36 Entonces Jesús llegó* con ellos a un lugar que se llama Getsemaní, y dijo* a sus discípulos: Sentaos aquí mientras yo voy allá y oro. 37 Y tomando consigo a Pedro y a los dos hijos de Zebedeo, comenzó a entristecerse y a angustiarse. 38 Entonces les dijo*: Mi alma está muy afligida, hasta el punto de la muerte; quedaos aquí y velad conmigo. 39 Y adelantándose un poco, cayó sobre su rostro, orando y diciendo: Padre mío, si es posible, que pase de mí esta copa; pero no sea como yo quiero, sino como tú quieras
40 Vino* entonces a los discípulos y los halló* durmiendo, y dijo* a Pedro: ¿Conque no pudisteis velar una hora conmigo? 41 Velad y orad para que no entréis en tentación; el espíritu está dispuesto, pero la carne es débil. 42 Apartándose de nuevo, oró por segunda vez, diciendo: Padre mío, si ésta no puede pasar sin que yo la beba, hágase tu voluntad. 43 Y vino otra vez y los halló durmiendo, porque sus ojos estaban cargados de sueño
44 Dejándolos de nuevo, se fue y oró por tercera vez, diciendo otra vez las mismas palabras.45 Entonces vino* a los discípulos y les dijo*: ¿Todavía estáis durmiendo y descansando?
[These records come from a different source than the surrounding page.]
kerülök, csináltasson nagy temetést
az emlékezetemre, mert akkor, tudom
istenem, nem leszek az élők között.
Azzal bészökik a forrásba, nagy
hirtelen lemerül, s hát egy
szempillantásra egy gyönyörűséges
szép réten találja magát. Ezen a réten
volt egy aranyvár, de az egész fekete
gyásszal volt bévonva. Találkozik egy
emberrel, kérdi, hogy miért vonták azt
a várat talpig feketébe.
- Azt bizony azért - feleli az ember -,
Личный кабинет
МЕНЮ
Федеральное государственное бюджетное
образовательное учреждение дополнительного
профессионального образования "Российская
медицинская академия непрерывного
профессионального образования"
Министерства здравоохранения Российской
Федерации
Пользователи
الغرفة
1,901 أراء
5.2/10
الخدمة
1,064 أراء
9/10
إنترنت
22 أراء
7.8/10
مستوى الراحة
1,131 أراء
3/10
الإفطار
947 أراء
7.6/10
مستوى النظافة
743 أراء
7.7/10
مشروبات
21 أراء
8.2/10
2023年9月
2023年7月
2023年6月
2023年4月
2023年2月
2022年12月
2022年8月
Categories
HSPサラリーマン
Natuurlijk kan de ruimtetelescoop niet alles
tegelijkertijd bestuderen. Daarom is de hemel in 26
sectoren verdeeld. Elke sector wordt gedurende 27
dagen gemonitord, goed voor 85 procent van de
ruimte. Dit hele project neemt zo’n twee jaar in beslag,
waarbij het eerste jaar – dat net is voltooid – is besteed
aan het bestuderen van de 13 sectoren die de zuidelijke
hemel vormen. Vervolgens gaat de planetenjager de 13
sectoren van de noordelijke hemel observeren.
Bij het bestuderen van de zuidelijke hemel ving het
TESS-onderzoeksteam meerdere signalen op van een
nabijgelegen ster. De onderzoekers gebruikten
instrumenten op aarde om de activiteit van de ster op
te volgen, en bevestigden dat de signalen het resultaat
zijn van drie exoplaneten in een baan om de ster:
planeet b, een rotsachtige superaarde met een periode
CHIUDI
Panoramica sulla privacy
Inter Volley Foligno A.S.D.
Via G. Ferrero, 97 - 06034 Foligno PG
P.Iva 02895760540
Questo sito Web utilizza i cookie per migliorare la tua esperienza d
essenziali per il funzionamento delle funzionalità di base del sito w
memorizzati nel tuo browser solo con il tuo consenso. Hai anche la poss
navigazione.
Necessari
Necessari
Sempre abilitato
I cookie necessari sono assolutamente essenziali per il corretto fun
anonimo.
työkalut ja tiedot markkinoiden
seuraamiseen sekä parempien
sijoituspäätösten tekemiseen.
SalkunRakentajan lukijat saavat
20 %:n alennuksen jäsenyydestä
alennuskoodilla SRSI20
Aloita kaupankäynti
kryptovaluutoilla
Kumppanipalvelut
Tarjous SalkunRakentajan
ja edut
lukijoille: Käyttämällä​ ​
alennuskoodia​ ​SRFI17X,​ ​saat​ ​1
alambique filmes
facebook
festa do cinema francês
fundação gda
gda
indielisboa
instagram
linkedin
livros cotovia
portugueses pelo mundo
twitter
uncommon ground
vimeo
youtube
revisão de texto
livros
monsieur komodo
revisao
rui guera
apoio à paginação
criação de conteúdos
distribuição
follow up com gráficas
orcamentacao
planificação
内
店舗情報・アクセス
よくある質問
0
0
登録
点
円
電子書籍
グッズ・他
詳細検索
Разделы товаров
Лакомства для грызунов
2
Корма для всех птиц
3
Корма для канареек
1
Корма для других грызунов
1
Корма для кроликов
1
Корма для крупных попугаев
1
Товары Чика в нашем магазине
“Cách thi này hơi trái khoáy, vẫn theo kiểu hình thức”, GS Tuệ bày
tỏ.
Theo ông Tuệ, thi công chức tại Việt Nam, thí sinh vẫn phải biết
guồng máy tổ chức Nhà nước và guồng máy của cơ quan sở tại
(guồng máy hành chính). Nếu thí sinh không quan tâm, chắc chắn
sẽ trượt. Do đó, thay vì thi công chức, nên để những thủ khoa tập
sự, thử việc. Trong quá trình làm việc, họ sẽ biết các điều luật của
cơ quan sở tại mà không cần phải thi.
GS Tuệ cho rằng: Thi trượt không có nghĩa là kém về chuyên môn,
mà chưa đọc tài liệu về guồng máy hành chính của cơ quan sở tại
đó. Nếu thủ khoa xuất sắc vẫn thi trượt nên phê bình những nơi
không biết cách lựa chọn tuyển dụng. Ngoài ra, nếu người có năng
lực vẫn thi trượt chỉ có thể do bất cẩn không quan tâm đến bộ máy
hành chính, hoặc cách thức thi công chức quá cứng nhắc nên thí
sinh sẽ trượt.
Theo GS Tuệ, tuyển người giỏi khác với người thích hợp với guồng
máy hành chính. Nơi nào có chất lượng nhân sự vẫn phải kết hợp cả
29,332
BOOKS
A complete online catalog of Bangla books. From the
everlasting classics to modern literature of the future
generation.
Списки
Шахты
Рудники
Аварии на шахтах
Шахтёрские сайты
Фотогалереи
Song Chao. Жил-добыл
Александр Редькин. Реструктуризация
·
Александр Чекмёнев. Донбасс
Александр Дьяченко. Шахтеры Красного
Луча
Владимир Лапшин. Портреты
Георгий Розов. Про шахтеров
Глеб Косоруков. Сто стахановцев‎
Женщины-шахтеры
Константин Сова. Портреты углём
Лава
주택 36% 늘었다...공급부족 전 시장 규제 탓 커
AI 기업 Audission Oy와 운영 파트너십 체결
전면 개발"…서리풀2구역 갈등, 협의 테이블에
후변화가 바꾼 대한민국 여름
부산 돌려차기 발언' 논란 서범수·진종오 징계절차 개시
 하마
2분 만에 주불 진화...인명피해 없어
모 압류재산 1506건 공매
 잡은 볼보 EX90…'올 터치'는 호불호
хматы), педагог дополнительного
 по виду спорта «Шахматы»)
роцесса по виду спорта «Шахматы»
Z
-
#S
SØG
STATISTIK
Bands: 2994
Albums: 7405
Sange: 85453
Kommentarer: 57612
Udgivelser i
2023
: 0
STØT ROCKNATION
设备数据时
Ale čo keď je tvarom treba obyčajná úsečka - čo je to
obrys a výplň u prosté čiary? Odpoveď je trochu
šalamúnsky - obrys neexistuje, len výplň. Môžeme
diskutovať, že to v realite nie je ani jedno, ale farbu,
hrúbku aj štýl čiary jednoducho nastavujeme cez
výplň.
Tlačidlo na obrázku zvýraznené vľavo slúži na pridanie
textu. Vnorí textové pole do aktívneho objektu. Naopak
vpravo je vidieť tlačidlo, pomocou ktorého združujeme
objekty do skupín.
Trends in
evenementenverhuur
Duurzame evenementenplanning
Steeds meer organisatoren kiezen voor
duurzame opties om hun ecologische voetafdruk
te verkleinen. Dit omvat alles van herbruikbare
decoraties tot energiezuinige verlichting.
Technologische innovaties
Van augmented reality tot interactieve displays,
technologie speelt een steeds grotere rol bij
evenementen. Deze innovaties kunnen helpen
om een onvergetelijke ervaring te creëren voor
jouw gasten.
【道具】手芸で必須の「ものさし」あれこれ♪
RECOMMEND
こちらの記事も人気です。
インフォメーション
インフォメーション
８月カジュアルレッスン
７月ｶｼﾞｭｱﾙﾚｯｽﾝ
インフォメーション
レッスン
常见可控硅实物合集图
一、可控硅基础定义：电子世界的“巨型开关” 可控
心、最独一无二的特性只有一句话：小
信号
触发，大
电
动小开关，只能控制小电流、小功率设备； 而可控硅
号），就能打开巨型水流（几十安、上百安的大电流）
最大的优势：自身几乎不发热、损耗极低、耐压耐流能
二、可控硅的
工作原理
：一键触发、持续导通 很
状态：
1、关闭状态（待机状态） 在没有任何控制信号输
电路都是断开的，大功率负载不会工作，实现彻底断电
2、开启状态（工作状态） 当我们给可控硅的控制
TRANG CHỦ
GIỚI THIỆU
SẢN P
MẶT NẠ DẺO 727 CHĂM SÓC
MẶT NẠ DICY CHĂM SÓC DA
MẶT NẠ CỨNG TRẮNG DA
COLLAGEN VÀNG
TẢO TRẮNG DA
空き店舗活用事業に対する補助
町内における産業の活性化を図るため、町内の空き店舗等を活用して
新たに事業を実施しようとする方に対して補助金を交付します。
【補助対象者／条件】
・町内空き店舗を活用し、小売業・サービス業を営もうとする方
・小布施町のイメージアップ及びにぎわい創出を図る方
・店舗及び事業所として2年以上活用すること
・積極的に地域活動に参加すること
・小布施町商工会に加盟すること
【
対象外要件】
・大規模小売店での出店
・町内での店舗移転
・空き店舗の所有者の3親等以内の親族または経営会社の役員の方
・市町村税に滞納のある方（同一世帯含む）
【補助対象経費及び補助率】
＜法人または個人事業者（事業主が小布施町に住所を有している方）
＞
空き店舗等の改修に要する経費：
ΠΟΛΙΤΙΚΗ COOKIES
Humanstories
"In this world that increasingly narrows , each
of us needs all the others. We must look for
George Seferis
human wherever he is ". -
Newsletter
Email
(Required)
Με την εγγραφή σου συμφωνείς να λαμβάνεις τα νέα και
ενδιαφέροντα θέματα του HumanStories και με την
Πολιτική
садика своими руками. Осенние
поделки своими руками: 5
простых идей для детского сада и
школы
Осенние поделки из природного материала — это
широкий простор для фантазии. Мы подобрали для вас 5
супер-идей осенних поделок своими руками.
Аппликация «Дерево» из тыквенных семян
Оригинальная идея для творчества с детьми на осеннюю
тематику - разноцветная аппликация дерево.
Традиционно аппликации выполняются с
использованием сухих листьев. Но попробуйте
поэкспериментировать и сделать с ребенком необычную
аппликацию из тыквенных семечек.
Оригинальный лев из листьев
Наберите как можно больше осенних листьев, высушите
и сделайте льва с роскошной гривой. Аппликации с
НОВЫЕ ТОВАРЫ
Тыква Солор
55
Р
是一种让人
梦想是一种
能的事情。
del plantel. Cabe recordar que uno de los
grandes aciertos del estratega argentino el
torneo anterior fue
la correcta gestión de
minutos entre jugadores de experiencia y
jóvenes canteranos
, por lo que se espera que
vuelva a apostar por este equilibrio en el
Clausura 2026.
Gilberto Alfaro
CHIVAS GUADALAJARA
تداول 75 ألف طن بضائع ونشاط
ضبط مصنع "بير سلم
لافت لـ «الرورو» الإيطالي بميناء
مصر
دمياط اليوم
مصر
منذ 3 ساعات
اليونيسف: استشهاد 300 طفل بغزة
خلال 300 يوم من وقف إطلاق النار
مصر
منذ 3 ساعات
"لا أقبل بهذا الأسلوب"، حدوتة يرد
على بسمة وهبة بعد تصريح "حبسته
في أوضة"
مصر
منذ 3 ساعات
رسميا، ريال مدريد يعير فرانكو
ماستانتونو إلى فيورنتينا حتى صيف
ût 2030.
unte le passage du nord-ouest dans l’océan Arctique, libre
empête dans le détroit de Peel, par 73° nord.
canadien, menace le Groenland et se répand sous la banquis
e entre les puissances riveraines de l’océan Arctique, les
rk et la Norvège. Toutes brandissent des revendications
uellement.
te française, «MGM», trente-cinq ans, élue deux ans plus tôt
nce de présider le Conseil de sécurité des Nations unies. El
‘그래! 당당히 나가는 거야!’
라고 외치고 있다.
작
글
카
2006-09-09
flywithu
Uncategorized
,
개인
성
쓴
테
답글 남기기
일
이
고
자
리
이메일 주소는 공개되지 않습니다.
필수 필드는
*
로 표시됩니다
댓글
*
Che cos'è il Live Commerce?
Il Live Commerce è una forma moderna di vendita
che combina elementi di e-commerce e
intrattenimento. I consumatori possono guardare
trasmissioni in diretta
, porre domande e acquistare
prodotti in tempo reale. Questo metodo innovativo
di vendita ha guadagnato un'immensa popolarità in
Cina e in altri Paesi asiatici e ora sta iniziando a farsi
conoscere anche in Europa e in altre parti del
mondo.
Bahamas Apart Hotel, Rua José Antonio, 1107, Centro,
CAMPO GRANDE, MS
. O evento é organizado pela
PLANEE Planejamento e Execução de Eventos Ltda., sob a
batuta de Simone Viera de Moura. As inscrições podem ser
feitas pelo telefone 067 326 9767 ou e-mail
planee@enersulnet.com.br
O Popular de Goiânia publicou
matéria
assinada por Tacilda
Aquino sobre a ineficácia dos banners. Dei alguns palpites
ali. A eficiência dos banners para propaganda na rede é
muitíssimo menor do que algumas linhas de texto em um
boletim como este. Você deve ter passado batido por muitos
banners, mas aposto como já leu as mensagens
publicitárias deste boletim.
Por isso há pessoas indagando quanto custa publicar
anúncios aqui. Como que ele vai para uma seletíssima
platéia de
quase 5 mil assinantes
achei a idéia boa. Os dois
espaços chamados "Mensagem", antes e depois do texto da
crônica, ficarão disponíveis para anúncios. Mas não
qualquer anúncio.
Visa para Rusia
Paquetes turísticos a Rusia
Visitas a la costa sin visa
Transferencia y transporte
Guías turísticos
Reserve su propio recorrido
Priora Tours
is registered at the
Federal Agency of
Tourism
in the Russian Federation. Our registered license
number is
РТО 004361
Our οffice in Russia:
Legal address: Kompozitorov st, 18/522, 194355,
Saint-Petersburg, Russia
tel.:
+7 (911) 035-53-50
He aquí, ha llegado la hora, y el Hijo del Hombre es entregado en manos de pecadores. 46 ¡Levantaos! ¡Vamos! Mirad, está cerca el que me entrega.
47 Mientras todavía estaba El hablando, he aquí, Judas, uno de los doce, llegó acompañado de una gran multitud con espadas y garrotes, de parte de los principales sacerdotes y de los ancianos del pueblo. 48 Y el que le entregaba les había dado una señal, diciendo: Al que yo bese, ése es; prendedle. 49 Y enseguida se acercó a Jesús y dijo: ¡Salve, Rabí! Y le besó. 50 Y Jesús le dijo: Amigo, haz lo que viniste a hacer. Entonces ellos se acercaron, echaron mano a Jesús y le prendieron. 
51 Y sucedió que uno de los que estaban con Jesús, extendiendo la mano, sacó su espada, e hiriendo al siervo del sumo sacerdote, le cortó la oreja. 52 Entonces Jesús le dijo*: Vuelve tu espada a su sitio, porque todos los que tomen la espada, a espada perecerán. 
53 ¿O piensas que no puedo rogar a mi Padre, y El pondría a mi disposición ahora mismo más de doce legionesde ángeles? 54 Pero, ¿cómo se cumplirían entonces las Escrituras que dicen que así debe suceder? 55 En aquel momento Jesús dijo a la muchedumbre: ¿Como contra un ladrón habéis salido con espadas y garrotes para arrestarme? Cada día solía sentarme en el templo para enseñar, y no me prendisteis. 56 Pero todo esto ha sucedido para que se cumplan las Escrituras de los profetas. Entonces todos los discípulos le abandonaron y huyeron.